I do not know how much time has passed when I hear the noise. Scraping. Crunching.
Are those steps?
My palms are sweaty when I glance out through the blinds.
My blood freezes.
There they are. Walking around the house, trailing the rifle behind them. The silhouette is too far away for me to recognise them. They are keeping close to the trees. Walking slowly.
And then the head turns.
They are looking straight at me.
I let the blinds fall shut. The fear is overwhelming. There is nowhere to go, nowhere to run, you have to wait, wait for them to come to you, and they are. Step by step, they are coming.
I get up. I am not going to fucking cower. I walk out into the hall, past the back door to get into the sitting room.
Only I do not make it quite that far.
When I walk through the corridor, I realise that there is a new letter. This time, it has been pushed through the slit under the back door.
I go get a scarf, wrap it around my hand, then pick it up.
Do not fret because of those who are evil or be envious of those who do wrong; for like the grass they will soon wither, like green plants they will soon die away.
My fingers are cold again. I push open the back door, my blood hot, my fists shaking. I am not thinking. I am charging. Charging out of the door and into the white night.
But there is no one there anymore.
There is no sign of the silhouette.
No s
ign of a rifle.
There is nothing.
Notes
Detective Constable Norah Bailey interviewing (follow-up to door-to-door)
Elizabeth Adams
3 Main Street
BT34 4DDX
But of course. Please, come in. Of course we can have a chat. You know me. I do like a chat. No, I quite enjoyed our conversation last time. I could not believe it when you told me about the bloody clothes.
Oh, I know you shouldn’t have done that. But not to worry. I am sure no harm was done.

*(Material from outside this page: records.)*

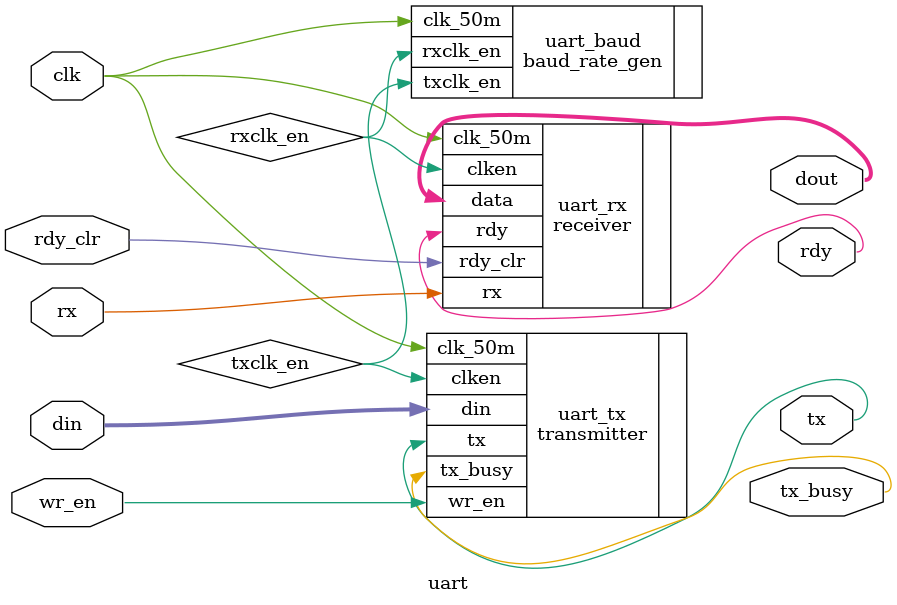
<source format=v>
module uart(input wire [7:0] din,
	    input wire wr_en,
	    input wire clk,
	    output wire tx,
	    output wire tx_busy,
	    input wire rx,
	    output wire rdy,
	    input wire rdy_clr,
	    output wire [7:0] dout);

wire rxclk_en;
wire txclk_en;

parameter CLK_SPEED = 50000000;

baud_rate_gen #(.CLOCK_SPEED(CLK_SPEED)) uart_baud(.clk_50m(clk),
			.rxclk_en(rxclk_en),
			.txclk_en(txclk_en));
transmitter uart_tx(.din(din),
		    .wr_en(wr_en),
		    .clk_50m(clk),
		    .clken(txclk_en),
		    .tx(tx),
		    .tx_busy(tx_busy));
receiver uart_rx(.rx(rx),
		 .rdy(rdy),
		 .rdy_clr(rdy_clr),
		 .clk_50m(clk),
		 .clken(rxclk_en),
		 .data(dout));

endmodule

</source>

No, I do not mind at all if you sit. It must be tiring, this work that you do. Forgive the boots. I was just outside in the garden. The poplar mushroom season has started, as you know, and I was hoping to find a few early specimens. I was down by the trees, they prefer black poplar trees and willows, you know. My father planted the black poplars specifically in the hopes that the mushrooms would choose them as their habitat. And for the sake of the trees themselves, of course. Did you know that they are the most endangered tree in England? They are almost extinct in the wild now, and grow mostly in parks and gardens and by riversides, especially in Cumbria, where I was born. They are tall and bushy, beautiful trees, with a thick bark. Sturdy, steady, like the country itself. And do you know about the yew trees? England counts the highest number of yew trees in the world. Some of them are ancient. Two thousand, perhaps even five thousand years old. And they enjoy no protection from the law at all. Anyone can cut them down when they are on private property.
You have never seen a yew tree? But of course you have. There is one in the churchyard. And then there is one on Kate O’Leary’s property. She has thought about cutting it down, did you know that? It is a disgrace. She has been on this Earth for forty years, and she has the nerve to decide that she is entitled to cut down a tree that may be thousands of years old. All of that land once used to belong to my family. There were so many more trees back then, the black poplar with their burls, growing around infections like shields, defending the aging tree, and the yews with their limbs as thick and sturdy as a castle wall.